## Trecho para leitura
════════════════════

Eleição nos EUA

Artigo: Os novos novos democratas

Kamala já partiu para a narrativa eleitoral nacional, sem a radicalização inerente às prévias, quando o candidato do partido tem que apelar aos seus membros mais ativistas e radicais para obter a indicação

 US Vice President and Democratic presidential candidate Kamala Harris arrives onstage to speak on the fourth and last day of the Democratic National Convention (DNC) at the United Center in Chicago, Illinois, on August 22, 2024. Vice President Kamala Harris will formally accept the party?s nomination for president today at the DNC which ran from August 19-22 in Chicago. (Photo by Mandel NGAN / AFP)
       -  (crédito: AFP)
US Vice President and Democratic presidential candidate Kamala Harris arrives onstage to speak on the fourth and last day of the Democratic National Convention (DNC) at the United Center in Chicago, Illinois, on August 22, 2024. Vice President Kamala Harris will formally accept the party?s nomination for president today at the DNC which ran from August 19-22 in Chicago. (Photo by Mandel NGAN / AFP) - (crédito: AFP)

Michael López Stewart* 

O político em campanha busca uma marca, um branding que o diferencie de seus oponentes na corrida eleitoral. Com isso em mente, em 1992, o governador do estado de Arkansas, Bill Clinton, nas prévias do Partido Democrata, se apresentou como "um tipo diferente de democrata". O uso dessa frase, que evoluiu para "novo democrata", demonstrava que o branding preexistente do partido, a sua identidade ampla, havia se tornado mais um passivo eleitoral do que um ativo. Clinton buscava se diferenciar de políticos como George McGovern, Walter Mondale e Michael Dukakis ao se apresentar como um candidato diferente, um candidato que estava mais ao centro e mais conectado aos valores dos eleitores brancos de classe média que haviam abandonado o partido na década de 1980.

════════════════════

## Material fornecido
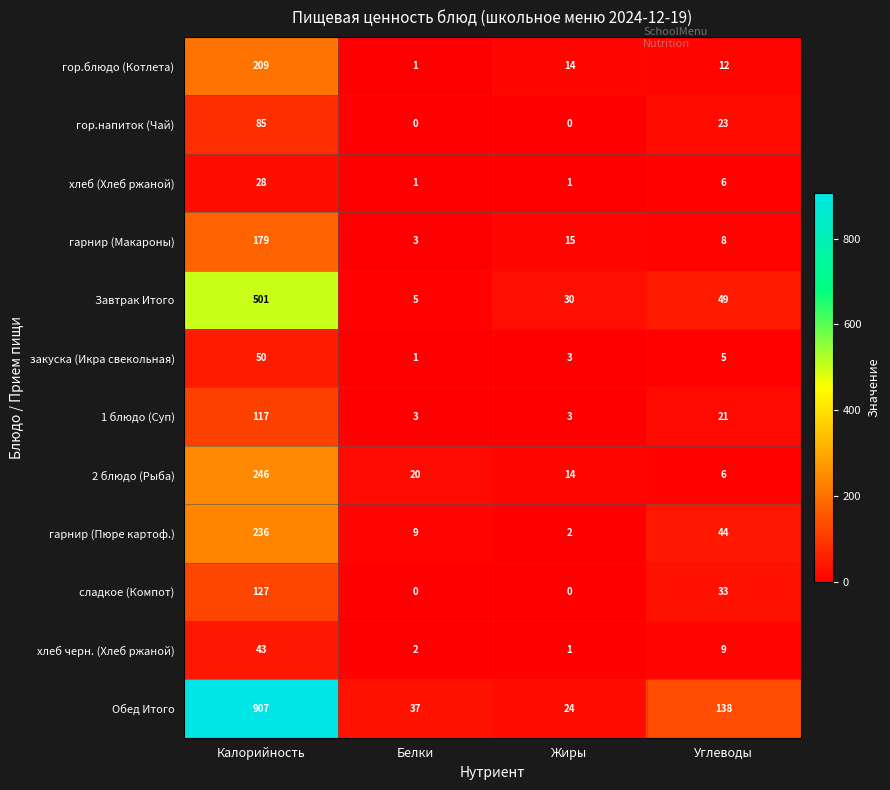

How many data points does each series have?

4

════════════════════

## Lista de atividades
1 > Segundo o trecho, por que Bill Clinton se apresentou em 1992 como "um tipo diferente de democrata"? Responda em uma a três frases.
2 > Responda com base no trecho:
(a) Nas prévias, a quais membros do partido o candidato tem que apelar para obter a indicação?
(b) De que estado Bill Clinton era governador em 1992?
(c) Em que expressão evoluiu a frase "um tipo diferente de democrata"?
3 > Como fica em inglês esta frase do trecho: "O político em campanha busca uma marca, um branding que o diferencie de seus oponentes na corrida eleitoral."?

## Respostas das atividades
1 > Clinton fez isso porque a identidade ampla do partido havia se tornado mais um passivo eleitoral do que um ativo. Ele queria se diferenciar de políticos como George McGovern, Walter Mondale e Michael Dukakis. Para isso, se mostrava mais ao centro e mais conectado aos valores dos eleitores brancos de classe média que haviam abandonado o partido na década de 1980.

2 >
(a) Aos seus membros mais ativistas e radicais.
(b) Do estado de Arkansas.
(c) Em "novo democrata".

3 > A politician on the campaign trail seeks a brand, a branding that sets them apart from their opponents in the electoral race.